══ Material shown

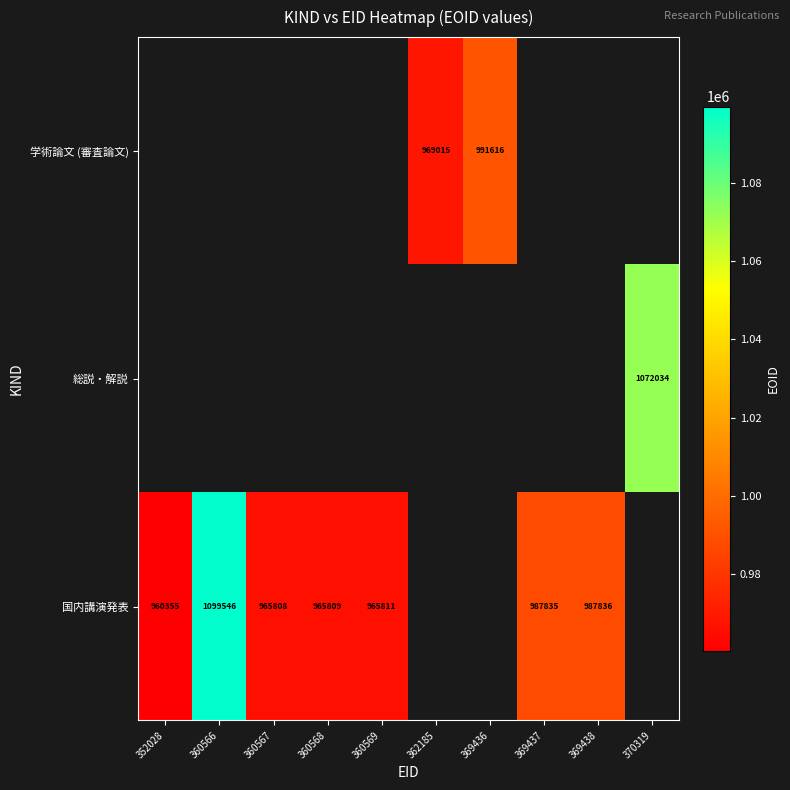

The 国内講演発表 series shows 965811 at 360569. True or false?

True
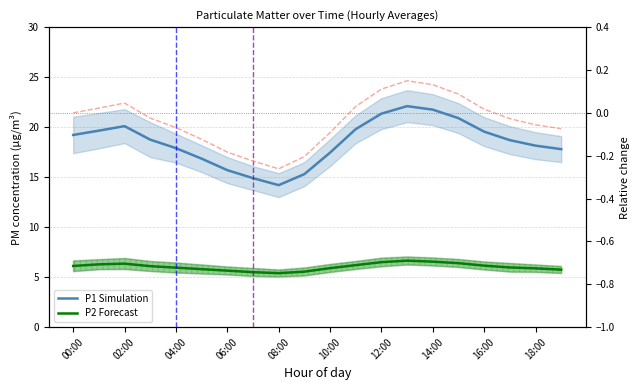

The P2 (Forecast) series shows 3.9 at 11. True or false?

False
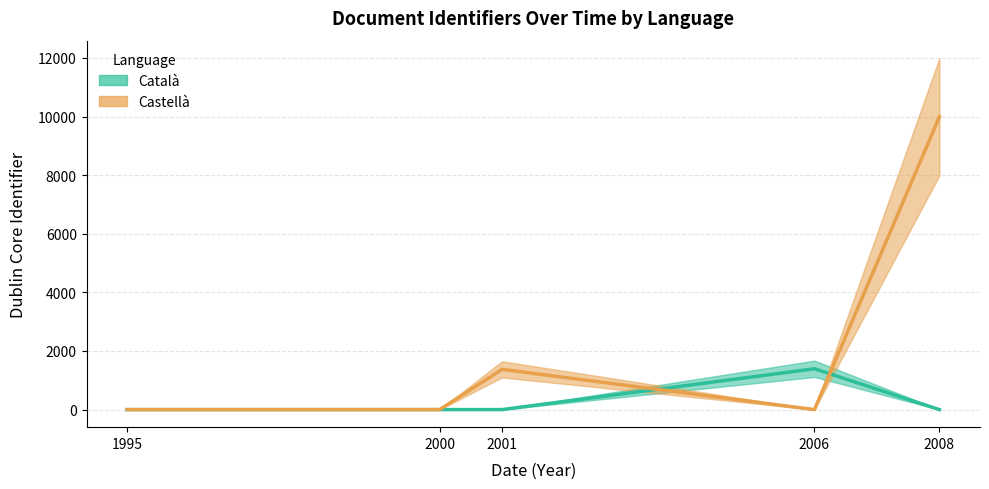

Does the chart have visible grid lines?

Yes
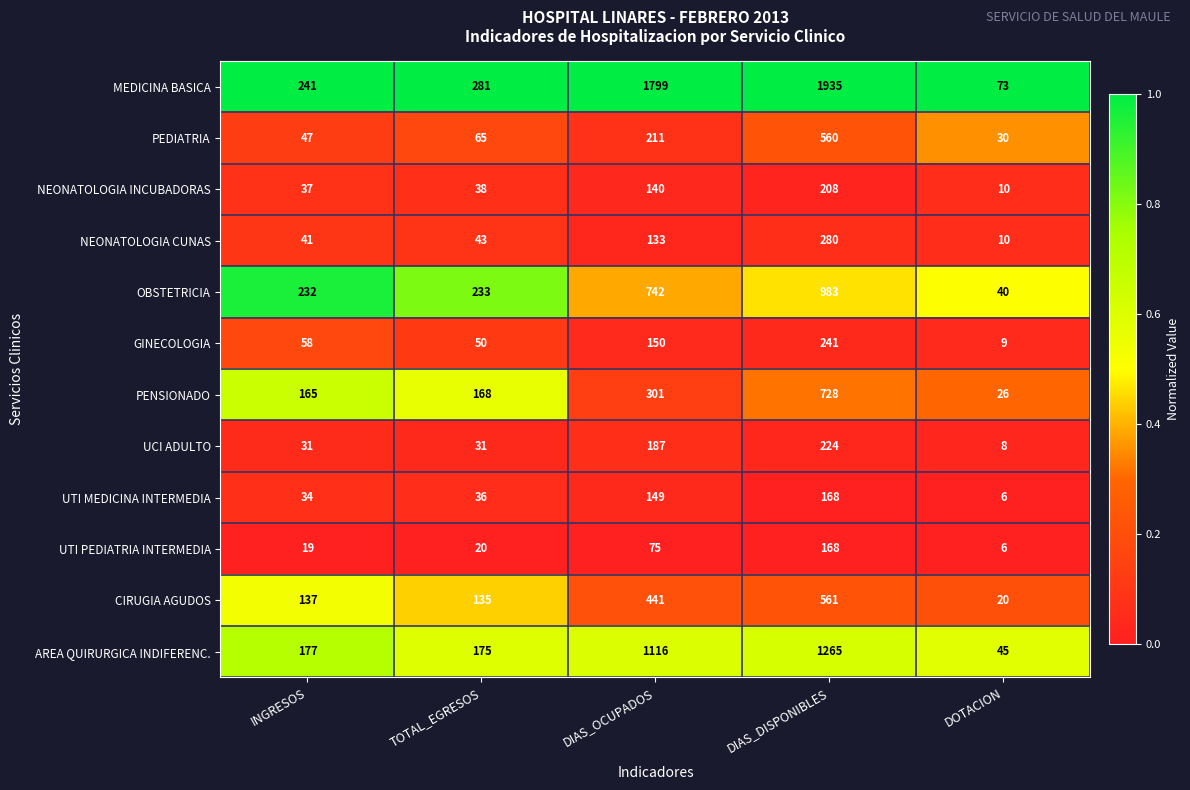

True or false: OBSTETRICIA has a value of 983 at DIAS_DISPONIBLES.

True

════

Instructions to follow
Please update all of the data above by replacing "series" with "line" and leaving everything else as it is. Omit the pictures from your answer.

Worked solution
The 国内講演発表 line shows 965811 at 360569. True or false?

True

The P2 (Forecast) line shows 3.9 at 11. True or false?

False

Does the chart have visible grid lines?

Yes

True or false: OBSTETRICIA has a value of 983 at DIAS_DISPONIBLES.

True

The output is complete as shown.